Keeping farm-family relationships healthy takes shared values and 'expect that we’re going to be having problems'

Andy Junkin addresses the Pennsylvania Dairy Summit.
(Photo by Philip Gruber, Lancaster Farming)
Everybody's got problems, but not everyone has problems that include the trials of farming with family members. "The first step to overcoming conflict over the direction of the family farm is finding the points where everyone agrees," writes Philip Gruber of Lancaster Farming. Andy Junkin, who become a farm-succession mediator in 2010 after quitting his family's dairy farm, told Gruber, "We’ve got to stop being stubborn with each other, and we’ve got to start being stubborn with the habits that make a farm and a farm family successful."

Gruber reports, "Junkin’s approach to reconciliation is based on finding shared principles. A few of these values should be what made the farm successful and need to be maintained. . . . Junkin realized that many families were not really asking him to fix their problems. They were looking for permission to split up. Junkin told Gruber, “I don’t accept that because I know what it’s like not to get together with your family for Christmas."

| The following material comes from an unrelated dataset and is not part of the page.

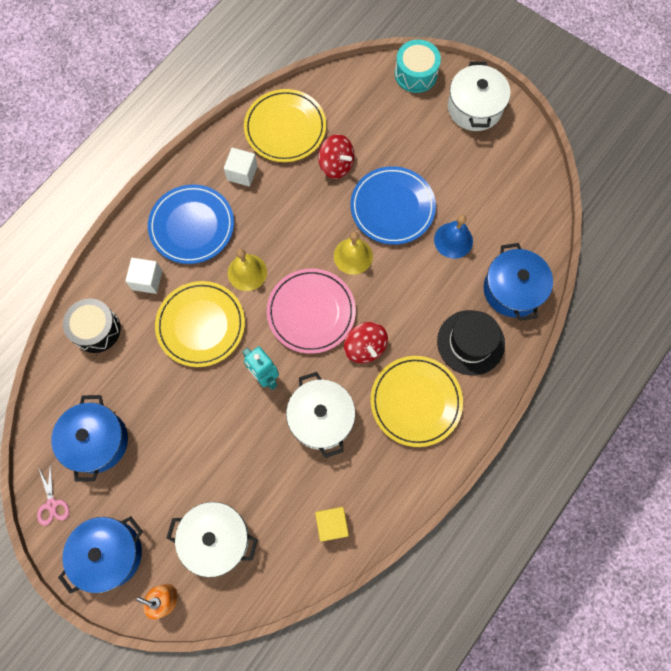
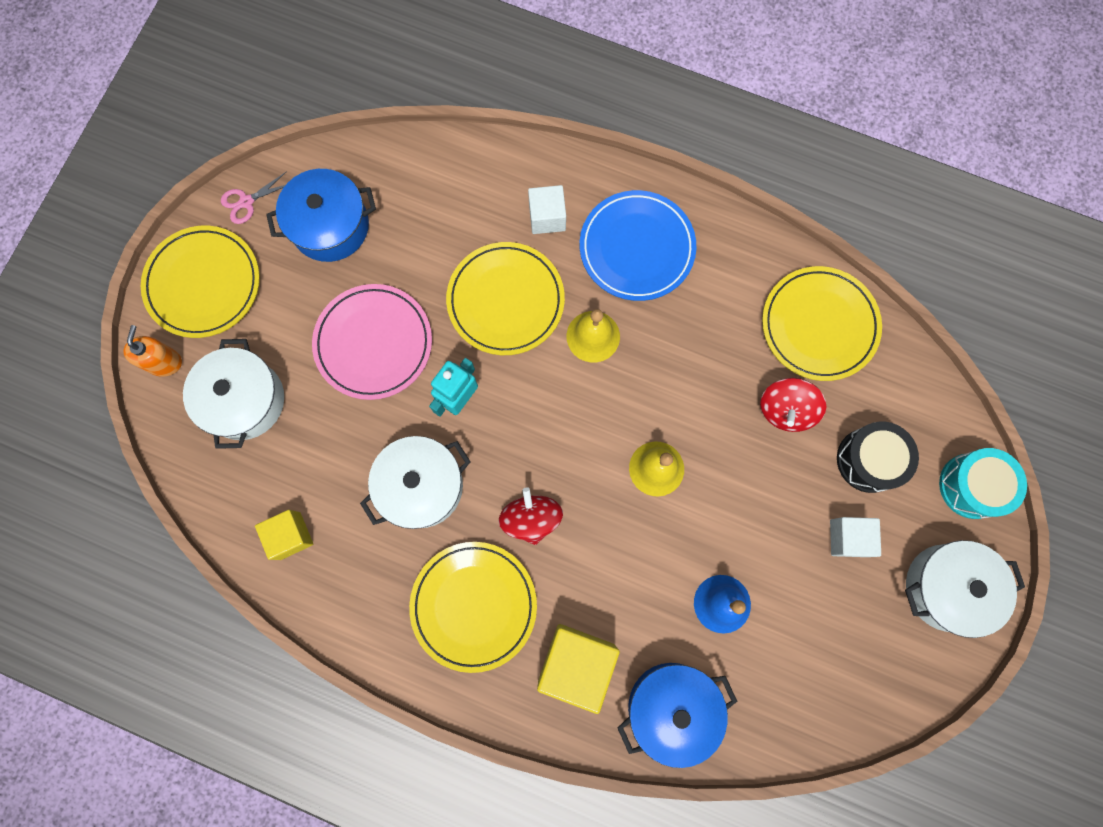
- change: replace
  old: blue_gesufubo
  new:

In one case, "Junkin was called in to work with a son who expanded and took over his father’s hatchery. But while the father had worked tirelessly alongside his employees, the Ivy League-educated son stayed in the office, wrote out protocols, and berated employees who didn’t follow them," Gruber writes. "Junkin talked with the son and got him to understand why the workers respected his father but not him. The son signaled his change by getting a tattoo saying 'Earn respect daily,' and the farm has succeeded and grown in the years since."

Gruber cites a key principle: "Whatever tenets the family chooses, they need to be specific enough that everyone agrees on what they mean. Instead of a one-word goal like 'communication,' Junkin suggested 'the right hand knows what the left hand’s doing'. . . . When someone’s about to throw a punch, other family members won’t defuse the situation by saying the person needs to work on communication."

"Rooting decisions in shared values will help families work through tough financial times and enjoy working together," Gruber writes. Junkin told Gruber, "What we’ve got to be is realistic and expect that we’re going to be having problems. We’ve got to get really good at problem solving."